Kraahraark! Hellohellohello amawfullyglad kraark 

awfullygladaseeagain hellohello amawf krpthsth. Remind 

you of the voice like the photograph reminds you of the 

face. Otherwise you couldn’t remember the face after 

fifteen years, say. For instance who? For instance some 

fellow that died when I was in Wisdom Hely’s. 

Rtststr! A rattle of pebbles. Wait. Stop! 

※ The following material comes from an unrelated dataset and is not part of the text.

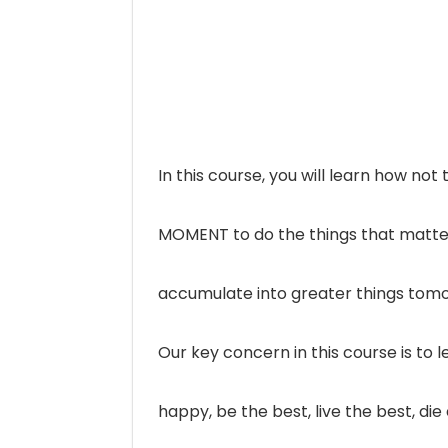
In this course, you will learn how no
MOMENT to do the things that matter m
accumulate into greater things tom
Our key concern in this course is to
happy, be the best, live the best, d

He looked down intently into a stone crypt. Some 

animal. Wait. There he goes. 

An obese grey rat toddled along the side of the crypt, 

moving the pebbles. An old stager: greatgrandfather: he 

knows the ropes. The grey alive crushed itself in under the 

plinth, wriggled itself in under it. Good hidingplace for 

treasure. 

Who lives there? Are laid the remains of Robert 

Emery. Robert Emmet was buried here by torchlight, 

wasn’t he? Making his rounds. 

Tail gone now. 

One of those chaps would make short work of a fellow. 

Pick the bones clean no matter who it was. Ordinary meat 

for them. A corpse is meat gone bad. Well and what’s 

cheese? Corpse of milk. I read in that Voyages in China that 

the Chinese say a white man smells like a corpse.